Rob England (@theitskeptic) retweeted (and agreed with) a Tweet from Antonio Valle (@avallesalas) who said "Why not create an open-source alternative to ITIL?" I responded asking, "What about an entire open source standards movement?"
I have, in the past, been involved with both ISO and IEEE software/systems related standards work. Without getting into an entire explanation of how standards bodies work, one of the issues raised by people on the "outside" is that it is very costly to get standards and difficult to find out the real status of ongoing work. At a certain stage in standards work, drafts are no longer available to anyone outside the standards working groups and voting bodies.
To be involved in such groups costs money, not because there is a high membership fee. There are 2-3 meetings of each per year, which means travel & living costs plus time away from work for 2-3 days each time. This cost dwarfs any fees associated with membership. Consequently, membership in such organizations usually means corporate support of some sort. Therefore, most of the people involved represent corporate interests. In the case of the software/systems areas in which I was involved (process related), most participants were either government bodies or contractors to the government (or consultant groups associated with government work).

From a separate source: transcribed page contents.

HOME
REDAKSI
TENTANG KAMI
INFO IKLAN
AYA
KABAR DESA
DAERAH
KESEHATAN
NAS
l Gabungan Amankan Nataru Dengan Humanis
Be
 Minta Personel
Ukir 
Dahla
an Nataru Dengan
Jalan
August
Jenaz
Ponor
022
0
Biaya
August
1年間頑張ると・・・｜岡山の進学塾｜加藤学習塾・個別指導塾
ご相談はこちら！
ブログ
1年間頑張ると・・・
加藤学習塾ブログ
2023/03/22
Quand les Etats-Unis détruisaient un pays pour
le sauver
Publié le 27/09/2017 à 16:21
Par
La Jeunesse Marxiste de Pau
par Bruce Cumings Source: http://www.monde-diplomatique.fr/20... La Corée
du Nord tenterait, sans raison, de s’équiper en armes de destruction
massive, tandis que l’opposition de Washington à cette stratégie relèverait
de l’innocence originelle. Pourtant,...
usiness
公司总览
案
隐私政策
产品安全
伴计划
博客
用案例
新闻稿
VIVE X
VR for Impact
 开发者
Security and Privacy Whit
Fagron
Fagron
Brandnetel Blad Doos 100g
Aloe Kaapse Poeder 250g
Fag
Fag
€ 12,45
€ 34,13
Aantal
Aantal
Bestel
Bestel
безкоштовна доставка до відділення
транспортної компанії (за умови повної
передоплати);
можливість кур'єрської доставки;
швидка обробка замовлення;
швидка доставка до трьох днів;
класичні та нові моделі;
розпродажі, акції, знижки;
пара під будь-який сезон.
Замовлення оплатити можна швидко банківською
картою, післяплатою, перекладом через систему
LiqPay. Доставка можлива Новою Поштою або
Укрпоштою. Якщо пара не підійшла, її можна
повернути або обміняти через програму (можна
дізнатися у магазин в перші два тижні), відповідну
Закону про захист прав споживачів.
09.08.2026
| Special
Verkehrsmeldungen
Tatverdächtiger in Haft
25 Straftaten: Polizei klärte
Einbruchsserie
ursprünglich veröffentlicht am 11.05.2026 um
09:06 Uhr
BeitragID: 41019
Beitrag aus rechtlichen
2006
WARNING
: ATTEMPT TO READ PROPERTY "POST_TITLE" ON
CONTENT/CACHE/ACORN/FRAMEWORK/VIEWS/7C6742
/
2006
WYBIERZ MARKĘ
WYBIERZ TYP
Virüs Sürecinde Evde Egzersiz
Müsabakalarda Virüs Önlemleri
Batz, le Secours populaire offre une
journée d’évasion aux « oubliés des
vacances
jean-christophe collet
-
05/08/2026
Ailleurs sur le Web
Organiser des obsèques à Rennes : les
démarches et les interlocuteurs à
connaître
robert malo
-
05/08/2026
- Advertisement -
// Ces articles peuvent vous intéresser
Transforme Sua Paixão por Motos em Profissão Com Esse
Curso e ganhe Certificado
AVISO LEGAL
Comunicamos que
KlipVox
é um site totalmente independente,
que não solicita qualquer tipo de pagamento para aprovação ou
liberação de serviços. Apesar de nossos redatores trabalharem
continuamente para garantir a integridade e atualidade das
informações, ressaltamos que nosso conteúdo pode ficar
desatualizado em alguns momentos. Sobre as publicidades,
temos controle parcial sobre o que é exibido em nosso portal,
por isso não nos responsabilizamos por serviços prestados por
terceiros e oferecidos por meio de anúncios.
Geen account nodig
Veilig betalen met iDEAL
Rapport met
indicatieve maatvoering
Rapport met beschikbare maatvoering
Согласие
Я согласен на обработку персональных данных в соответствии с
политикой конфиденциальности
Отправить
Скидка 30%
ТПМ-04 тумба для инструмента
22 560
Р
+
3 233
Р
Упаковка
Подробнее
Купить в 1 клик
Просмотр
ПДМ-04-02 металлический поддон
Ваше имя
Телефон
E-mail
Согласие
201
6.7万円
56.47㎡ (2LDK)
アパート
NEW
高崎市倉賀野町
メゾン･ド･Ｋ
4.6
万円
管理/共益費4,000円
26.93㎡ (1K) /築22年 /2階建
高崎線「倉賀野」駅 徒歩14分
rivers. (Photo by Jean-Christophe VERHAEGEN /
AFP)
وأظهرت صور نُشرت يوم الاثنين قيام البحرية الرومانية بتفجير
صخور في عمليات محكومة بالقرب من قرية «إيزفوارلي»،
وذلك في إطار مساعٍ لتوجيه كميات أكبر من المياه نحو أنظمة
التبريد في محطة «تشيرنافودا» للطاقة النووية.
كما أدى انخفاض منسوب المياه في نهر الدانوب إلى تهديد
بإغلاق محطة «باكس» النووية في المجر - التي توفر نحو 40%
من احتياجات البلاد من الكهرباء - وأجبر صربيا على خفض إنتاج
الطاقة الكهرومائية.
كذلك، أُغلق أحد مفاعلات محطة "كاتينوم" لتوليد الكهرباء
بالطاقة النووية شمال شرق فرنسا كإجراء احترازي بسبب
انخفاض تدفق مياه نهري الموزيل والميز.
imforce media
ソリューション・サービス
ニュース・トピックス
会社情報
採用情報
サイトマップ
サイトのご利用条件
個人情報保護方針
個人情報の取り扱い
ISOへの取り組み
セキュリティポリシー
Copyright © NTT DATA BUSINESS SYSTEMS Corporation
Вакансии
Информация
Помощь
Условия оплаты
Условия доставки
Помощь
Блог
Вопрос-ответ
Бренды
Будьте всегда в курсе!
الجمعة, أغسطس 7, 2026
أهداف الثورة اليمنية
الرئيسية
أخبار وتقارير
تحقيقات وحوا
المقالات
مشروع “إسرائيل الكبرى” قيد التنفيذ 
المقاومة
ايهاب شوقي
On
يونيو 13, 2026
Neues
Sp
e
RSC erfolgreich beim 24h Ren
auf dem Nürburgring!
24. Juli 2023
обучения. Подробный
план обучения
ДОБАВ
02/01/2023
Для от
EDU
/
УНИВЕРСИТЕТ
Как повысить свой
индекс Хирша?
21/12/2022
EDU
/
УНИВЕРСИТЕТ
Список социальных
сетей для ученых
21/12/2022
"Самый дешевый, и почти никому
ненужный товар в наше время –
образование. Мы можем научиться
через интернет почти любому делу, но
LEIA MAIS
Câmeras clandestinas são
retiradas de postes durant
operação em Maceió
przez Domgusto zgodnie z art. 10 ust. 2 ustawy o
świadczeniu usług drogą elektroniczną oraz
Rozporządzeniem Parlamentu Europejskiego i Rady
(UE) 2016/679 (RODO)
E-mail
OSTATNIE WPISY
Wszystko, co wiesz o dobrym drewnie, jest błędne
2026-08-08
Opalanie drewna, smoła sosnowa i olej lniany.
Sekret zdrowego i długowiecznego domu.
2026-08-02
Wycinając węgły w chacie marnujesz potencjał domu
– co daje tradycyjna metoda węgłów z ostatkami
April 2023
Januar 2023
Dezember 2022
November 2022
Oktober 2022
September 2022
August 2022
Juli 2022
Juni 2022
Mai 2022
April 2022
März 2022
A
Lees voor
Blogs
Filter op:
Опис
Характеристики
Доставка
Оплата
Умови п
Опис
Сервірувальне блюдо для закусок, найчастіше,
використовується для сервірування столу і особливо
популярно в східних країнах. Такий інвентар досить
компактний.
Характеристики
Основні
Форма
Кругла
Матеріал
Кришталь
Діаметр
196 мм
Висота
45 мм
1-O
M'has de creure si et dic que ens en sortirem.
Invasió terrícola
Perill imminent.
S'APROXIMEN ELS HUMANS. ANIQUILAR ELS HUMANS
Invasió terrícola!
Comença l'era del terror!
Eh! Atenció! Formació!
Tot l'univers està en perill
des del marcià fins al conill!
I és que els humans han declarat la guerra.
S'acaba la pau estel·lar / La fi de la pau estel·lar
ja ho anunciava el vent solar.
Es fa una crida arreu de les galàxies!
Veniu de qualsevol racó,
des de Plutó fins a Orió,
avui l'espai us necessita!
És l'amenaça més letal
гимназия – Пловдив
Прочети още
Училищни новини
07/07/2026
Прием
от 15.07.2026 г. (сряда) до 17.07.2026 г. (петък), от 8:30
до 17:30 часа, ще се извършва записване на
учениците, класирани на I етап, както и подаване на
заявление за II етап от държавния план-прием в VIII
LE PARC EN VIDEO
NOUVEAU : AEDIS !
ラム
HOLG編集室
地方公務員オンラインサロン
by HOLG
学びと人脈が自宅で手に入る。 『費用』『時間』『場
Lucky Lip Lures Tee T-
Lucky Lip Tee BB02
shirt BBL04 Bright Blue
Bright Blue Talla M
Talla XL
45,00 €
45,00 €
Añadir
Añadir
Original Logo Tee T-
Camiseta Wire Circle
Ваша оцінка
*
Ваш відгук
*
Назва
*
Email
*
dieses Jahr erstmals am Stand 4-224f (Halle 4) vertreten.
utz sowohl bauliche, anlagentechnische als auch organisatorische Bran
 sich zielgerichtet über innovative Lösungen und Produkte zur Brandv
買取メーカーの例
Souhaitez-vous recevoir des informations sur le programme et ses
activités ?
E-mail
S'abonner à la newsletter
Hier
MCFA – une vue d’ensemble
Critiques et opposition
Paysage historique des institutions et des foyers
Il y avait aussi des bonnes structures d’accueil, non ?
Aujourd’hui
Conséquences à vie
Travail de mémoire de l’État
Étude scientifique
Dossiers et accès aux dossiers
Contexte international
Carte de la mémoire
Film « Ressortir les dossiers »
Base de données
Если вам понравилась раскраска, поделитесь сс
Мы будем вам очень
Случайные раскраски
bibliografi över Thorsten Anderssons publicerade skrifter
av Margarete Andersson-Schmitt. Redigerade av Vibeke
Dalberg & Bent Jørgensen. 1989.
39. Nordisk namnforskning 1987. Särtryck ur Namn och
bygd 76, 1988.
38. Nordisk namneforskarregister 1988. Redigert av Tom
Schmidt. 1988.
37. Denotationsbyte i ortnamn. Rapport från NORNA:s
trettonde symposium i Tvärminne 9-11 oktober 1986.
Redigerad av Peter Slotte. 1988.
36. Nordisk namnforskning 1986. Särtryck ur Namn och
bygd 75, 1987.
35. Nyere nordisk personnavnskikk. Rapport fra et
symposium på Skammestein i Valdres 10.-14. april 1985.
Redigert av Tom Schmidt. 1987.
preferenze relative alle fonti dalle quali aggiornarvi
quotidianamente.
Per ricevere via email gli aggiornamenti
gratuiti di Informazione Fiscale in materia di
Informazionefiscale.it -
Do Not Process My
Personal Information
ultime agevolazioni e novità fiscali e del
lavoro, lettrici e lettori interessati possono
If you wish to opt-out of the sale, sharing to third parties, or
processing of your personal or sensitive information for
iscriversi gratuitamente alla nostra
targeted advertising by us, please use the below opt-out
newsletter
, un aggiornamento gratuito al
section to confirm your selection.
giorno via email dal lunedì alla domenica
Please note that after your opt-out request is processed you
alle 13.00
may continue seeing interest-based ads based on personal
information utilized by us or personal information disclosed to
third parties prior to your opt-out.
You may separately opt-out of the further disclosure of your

The argument for the cost of standards is that the bodies overseeing the work have legal and administrative costs to cover (besides publishing ones) to ensure the fairness of the standards work. This fairness is very important since contracts and business often depend on meeting standards, so making sure the standards do not unnecessarily favor certain vendors or industry groups is very important. (In the case of ISO standards, the issue is to ensure countries or blocks of countries are not so favored.)
However, standards are made by those who show up either to the write or vote upon them. The former carries a good bit of weight since voters rarely spend the time to re-write what comes out of a working committee, though comments can be extensive. Part of the fairness issue is to make sure all comments are addressed and dealt with appropriately and in an open manner.
It can takes years for a standard to go from a proposal for new work to an actual accepted document. So the cost can be significant to participate, in money and time.
Now one way to have an impact on this process, is to come to the bodies with a draft of a standard already in hand. Of course, that is usually done by some member of the group or some document "sponsored" by such a member. Once a document is created by or adopted by a standards body, the copyright belongs to that body, i.e., they "own" the document. From then on, they are the ones entitled to make changes (or not) to it.
My thought when I asked about an open source standards effort would be to see if a standards document could be produced that could get industry support but be developed in an open source manner. I did some work on an agile-related standard for IEEE where I attempted to use email rather than face-to-face meetings to try to get broad international participation. But it was not open source and consensus was difficult to impossible to achieve that way with the large number of people involved. An open source approach might be able to overcome this as the open source community has addressed software developed in a "community" fashion.
Do people who have had open source and/or standards experience feel this could work? One major question would be how the results are handled and appropriate "stability" introduced so the result can be reliably used as a reference that is not changing too frequently given how standards are used over many years and may become part of contractual considerations.